> WHAT TO WORK ON
Every line from the beginning of the records below up to the one holding "Il mio ragazzo di due anni era" should be quoted exactly; leave out the rest.

(Stored data entries)
•••
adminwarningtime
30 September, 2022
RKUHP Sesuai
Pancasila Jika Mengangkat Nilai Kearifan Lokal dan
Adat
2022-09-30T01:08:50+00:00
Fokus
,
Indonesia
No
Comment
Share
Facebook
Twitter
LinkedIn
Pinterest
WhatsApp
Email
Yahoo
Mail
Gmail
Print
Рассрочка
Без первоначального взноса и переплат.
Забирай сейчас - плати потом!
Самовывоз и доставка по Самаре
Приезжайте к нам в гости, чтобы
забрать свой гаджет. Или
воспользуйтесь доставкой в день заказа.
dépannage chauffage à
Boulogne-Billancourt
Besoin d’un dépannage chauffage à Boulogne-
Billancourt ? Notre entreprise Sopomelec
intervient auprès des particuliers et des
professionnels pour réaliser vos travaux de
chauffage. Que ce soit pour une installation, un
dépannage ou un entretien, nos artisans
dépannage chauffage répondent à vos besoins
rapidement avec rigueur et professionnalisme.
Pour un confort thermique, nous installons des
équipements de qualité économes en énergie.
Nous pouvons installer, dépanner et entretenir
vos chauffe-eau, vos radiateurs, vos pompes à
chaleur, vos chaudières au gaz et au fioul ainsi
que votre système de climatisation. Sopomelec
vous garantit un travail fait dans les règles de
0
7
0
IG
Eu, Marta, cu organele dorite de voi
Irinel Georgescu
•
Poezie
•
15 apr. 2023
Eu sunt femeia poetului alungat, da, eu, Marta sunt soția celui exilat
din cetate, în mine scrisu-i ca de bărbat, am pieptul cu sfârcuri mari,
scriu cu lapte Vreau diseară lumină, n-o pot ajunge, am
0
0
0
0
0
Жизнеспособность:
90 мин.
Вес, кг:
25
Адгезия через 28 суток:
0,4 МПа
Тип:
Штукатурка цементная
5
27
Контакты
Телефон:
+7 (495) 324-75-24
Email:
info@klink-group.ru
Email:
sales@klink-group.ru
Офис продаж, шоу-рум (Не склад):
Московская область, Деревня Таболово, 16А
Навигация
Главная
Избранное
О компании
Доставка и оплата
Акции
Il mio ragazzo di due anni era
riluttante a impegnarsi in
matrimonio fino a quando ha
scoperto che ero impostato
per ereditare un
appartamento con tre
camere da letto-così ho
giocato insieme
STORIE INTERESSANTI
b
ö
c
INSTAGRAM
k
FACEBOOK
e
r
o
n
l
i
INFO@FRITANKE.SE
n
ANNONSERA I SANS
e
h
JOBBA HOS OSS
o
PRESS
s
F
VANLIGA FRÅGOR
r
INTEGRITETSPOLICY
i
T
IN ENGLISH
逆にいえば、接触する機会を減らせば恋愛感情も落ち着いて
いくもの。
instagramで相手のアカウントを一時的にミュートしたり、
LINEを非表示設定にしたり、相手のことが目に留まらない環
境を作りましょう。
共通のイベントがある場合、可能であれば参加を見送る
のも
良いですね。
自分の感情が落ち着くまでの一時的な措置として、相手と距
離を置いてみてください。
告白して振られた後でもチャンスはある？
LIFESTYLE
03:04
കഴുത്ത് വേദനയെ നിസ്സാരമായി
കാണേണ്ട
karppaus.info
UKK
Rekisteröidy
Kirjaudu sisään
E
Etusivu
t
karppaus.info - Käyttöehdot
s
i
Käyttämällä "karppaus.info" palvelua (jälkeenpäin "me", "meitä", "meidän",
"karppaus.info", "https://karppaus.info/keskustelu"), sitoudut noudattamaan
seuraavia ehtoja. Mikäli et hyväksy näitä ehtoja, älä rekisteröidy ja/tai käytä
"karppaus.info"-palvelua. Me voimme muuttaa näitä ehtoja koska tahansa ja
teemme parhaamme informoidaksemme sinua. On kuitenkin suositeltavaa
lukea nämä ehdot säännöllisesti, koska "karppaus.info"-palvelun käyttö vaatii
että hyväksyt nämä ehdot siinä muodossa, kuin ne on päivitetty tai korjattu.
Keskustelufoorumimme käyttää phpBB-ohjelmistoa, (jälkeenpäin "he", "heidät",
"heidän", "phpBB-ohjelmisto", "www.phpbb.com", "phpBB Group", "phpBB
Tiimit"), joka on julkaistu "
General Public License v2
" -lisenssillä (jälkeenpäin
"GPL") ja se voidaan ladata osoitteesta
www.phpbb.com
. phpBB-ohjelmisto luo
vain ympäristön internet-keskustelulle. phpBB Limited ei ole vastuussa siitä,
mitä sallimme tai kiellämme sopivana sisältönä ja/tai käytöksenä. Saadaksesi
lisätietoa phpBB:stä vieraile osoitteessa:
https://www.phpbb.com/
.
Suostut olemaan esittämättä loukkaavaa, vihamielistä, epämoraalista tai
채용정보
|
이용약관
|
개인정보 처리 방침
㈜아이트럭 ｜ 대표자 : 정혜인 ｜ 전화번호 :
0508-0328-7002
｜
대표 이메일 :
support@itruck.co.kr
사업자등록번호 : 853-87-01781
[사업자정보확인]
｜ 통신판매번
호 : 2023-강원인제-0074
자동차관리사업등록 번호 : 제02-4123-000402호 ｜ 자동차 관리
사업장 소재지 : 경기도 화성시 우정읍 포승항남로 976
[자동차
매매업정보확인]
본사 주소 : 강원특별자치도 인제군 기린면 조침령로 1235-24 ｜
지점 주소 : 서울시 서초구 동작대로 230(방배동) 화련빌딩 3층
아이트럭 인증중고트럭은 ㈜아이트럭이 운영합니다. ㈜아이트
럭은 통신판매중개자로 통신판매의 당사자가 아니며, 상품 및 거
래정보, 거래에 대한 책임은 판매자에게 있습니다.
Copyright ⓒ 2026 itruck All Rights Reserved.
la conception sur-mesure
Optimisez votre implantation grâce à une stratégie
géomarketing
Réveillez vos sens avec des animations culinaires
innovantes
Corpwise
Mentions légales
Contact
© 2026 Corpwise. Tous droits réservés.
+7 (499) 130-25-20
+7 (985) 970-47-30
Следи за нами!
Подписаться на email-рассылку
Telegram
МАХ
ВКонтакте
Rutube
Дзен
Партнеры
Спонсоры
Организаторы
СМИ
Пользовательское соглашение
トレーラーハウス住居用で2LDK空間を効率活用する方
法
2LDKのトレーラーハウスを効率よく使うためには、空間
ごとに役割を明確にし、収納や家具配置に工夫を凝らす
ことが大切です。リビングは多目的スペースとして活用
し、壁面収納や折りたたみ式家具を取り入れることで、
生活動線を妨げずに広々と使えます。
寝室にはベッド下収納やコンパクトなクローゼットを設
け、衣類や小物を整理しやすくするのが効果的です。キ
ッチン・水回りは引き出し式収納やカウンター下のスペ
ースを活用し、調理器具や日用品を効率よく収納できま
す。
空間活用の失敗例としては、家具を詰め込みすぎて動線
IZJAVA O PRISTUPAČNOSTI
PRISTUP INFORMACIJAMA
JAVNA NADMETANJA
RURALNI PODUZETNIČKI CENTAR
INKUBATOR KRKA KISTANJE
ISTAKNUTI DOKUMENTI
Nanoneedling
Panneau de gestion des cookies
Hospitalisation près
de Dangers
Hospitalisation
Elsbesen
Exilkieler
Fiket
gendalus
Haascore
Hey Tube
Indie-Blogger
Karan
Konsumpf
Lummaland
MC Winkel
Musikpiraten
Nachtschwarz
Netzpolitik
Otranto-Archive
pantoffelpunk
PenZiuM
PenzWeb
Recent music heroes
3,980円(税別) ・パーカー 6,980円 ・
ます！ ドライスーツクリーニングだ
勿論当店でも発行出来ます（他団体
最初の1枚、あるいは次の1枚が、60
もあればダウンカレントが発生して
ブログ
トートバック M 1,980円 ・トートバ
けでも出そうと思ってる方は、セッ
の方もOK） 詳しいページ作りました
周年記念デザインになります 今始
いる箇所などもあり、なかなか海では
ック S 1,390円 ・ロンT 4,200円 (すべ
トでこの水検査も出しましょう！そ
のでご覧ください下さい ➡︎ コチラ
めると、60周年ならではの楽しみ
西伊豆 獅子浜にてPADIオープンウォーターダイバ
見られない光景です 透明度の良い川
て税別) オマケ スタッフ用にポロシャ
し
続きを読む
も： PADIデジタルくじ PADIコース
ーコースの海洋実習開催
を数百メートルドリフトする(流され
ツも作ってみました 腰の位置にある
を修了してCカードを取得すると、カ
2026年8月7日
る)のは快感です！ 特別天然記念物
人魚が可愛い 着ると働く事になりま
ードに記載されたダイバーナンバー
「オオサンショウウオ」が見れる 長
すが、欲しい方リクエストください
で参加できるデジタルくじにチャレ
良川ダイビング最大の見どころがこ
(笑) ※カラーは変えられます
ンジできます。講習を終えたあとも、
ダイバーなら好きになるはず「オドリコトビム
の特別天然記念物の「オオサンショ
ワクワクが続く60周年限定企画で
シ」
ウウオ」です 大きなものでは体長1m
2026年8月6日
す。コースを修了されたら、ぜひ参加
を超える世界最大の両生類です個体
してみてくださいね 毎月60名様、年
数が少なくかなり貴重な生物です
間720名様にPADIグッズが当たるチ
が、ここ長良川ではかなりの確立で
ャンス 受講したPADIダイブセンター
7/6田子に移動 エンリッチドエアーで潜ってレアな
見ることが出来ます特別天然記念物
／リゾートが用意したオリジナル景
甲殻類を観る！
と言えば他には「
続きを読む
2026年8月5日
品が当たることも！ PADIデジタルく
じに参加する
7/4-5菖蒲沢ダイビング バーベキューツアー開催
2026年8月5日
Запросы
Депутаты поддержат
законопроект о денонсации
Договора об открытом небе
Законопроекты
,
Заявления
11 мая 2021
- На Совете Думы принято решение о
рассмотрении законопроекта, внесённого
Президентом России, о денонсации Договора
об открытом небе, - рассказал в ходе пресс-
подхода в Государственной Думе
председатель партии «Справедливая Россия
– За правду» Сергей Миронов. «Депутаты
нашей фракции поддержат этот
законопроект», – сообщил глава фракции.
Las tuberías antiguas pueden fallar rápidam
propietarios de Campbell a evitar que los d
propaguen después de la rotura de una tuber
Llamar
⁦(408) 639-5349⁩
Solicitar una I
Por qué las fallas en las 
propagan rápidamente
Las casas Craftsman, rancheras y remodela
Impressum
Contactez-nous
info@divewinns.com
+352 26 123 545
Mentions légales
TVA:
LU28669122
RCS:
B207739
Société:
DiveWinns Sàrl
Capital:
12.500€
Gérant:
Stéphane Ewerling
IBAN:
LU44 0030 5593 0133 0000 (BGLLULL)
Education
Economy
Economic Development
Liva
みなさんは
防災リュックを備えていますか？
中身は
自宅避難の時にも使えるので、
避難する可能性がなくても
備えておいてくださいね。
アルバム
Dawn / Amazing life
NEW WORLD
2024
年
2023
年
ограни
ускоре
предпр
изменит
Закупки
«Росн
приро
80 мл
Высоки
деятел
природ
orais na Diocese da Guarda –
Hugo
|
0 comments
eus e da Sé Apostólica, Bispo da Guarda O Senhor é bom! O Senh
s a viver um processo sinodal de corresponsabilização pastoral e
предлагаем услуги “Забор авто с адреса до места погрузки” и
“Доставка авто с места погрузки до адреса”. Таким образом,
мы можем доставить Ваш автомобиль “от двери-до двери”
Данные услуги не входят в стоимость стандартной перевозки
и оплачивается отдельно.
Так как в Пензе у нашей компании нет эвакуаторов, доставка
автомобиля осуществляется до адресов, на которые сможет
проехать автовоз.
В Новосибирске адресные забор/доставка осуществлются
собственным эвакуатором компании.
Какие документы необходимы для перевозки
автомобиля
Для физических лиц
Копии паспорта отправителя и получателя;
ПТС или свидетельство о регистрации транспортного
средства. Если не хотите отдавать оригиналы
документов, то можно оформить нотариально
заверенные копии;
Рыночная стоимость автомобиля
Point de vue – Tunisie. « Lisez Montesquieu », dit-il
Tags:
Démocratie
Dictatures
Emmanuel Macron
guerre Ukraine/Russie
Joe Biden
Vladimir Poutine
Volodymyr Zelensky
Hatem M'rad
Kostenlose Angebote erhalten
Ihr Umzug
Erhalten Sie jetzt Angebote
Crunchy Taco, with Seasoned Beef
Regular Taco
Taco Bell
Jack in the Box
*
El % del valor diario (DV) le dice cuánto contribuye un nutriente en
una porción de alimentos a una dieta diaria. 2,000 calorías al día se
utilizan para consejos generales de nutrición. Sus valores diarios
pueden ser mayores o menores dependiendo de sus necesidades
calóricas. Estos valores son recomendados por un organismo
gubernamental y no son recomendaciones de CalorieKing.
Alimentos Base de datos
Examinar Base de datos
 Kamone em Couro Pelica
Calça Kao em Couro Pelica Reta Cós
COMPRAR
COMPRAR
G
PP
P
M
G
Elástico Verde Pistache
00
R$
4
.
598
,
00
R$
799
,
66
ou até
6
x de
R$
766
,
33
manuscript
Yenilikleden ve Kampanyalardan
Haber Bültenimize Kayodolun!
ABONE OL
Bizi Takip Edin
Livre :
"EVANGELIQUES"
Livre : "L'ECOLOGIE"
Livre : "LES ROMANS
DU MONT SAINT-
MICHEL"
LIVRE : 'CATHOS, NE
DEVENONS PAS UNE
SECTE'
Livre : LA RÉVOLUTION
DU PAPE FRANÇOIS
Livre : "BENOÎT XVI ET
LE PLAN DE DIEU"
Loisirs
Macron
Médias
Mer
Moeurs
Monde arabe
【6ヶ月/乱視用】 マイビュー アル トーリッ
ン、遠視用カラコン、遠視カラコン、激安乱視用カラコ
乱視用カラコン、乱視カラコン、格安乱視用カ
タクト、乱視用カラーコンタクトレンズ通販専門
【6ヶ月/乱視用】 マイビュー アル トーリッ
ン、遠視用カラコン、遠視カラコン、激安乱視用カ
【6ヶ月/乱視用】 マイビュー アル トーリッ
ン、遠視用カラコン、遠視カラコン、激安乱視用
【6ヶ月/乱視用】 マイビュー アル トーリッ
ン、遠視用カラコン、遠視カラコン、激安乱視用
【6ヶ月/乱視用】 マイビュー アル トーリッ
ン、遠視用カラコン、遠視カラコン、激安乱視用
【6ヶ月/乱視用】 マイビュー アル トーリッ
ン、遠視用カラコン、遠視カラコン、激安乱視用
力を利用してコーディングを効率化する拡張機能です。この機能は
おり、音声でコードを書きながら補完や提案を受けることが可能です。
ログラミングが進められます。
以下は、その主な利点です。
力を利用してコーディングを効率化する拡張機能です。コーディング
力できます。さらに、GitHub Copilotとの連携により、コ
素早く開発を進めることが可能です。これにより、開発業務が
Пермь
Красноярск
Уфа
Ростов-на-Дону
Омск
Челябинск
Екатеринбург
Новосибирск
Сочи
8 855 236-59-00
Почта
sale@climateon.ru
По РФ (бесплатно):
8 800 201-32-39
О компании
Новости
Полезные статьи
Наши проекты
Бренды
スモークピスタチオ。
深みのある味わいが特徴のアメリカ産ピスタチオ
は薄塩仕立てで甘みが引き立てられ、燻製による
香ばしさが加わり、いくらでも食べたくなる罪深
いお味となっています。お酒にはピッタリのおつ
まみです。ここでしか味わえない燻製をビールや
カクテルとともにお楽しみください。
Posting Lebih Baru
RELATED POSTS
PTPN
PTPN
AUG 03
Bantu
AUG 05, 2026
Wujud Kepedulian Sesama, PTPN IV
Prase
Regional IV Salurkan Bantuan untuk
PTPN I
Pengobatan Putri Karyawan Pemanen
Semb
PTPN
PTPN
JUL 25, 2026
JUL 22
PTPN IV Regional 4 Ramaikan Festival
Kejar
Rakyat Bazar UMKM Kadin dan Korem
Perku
•••
> OUTPUT FOR THIS TASK
adminwarningtime
30 September, 2022
RKUHP Sesuai
Pancasila Jika Mengangkat Nilai Kearifan Lokal dan
Adat
2022-09-30T01:08:50+00:00
Fokus
,
Indonesia
No
Comment
Share
Facebook
Twitter
LinkedIn
Pinterest
WhatsApp
Email
Yahoo
Mail
Gmail
Print
Рассрочка
Без первоначального взноса и переплат.
Забирай сейчас - плати потом!
Самовывоз и доставка по Самаре
Приезжайте к нам в гости, чтобы
забрать свой гаджет. Или
воспользуйтесь доставкой в день заказа.
dépannage chauffage à
Boulogne-Billancourt
Besoin d’un dépannage chauffage à Boulogne-
Billancourt ? Notre entreprise Sopomelec
intervient auprès des particuliers et des
professionnels pour réaliser vos travaux de
chauffage. Que ce soit pour une installation, un
dépannage ou un entretien, nos artisans
dépannage chauffage répondent à vos besoins
rapidement avec rigueur et professionnalisme.
Pour un confort thermique, nous installons des
équipements de qualité économes en énergie.
Nous pouvons installer, dépanner et entretenir
vos chauffe-eau, vos radiateurs, vos pompes à
chaleur, vos chaudières au gaz et au fioul ainsi
que votre système de climatisation. Sopomelec
vous garantit un travail fait dans les règles de
0
7
0
IG
Eu, Marta, cu organele dorite de voi
Irinel Georgescu
•
Poezie
•
15 apr. 2023
Eu sunt femeia poetului alungat, da, eu, Marta sunt soția celui exilat
din cetate, în mine scrisu-i ca de bărbat, am pieptul cu sfârcuri mari,
scriu cu lapte Vreau diseară lumină, n-o pot ajunge, am
0
0
0
0
0
Жизнеспособность:
90 мин.
Вес, кг:
25
Адгезия через 28 суток:
0,4 МПа
Тип:
Штукатурка цементная
5
27
Контакты
Телефон:
+7 (495) 324-75-24
Email:
info@klink-group.ru
Email:
sales@klink-group.ru
Офис продаж, шоу-рум (Не склад):
Московская область, Деревня Таболово, 16А
Навигация
Главная
Избранное
О компании
Доставка и оплата
Акции
Il mio ragazzo di due anni era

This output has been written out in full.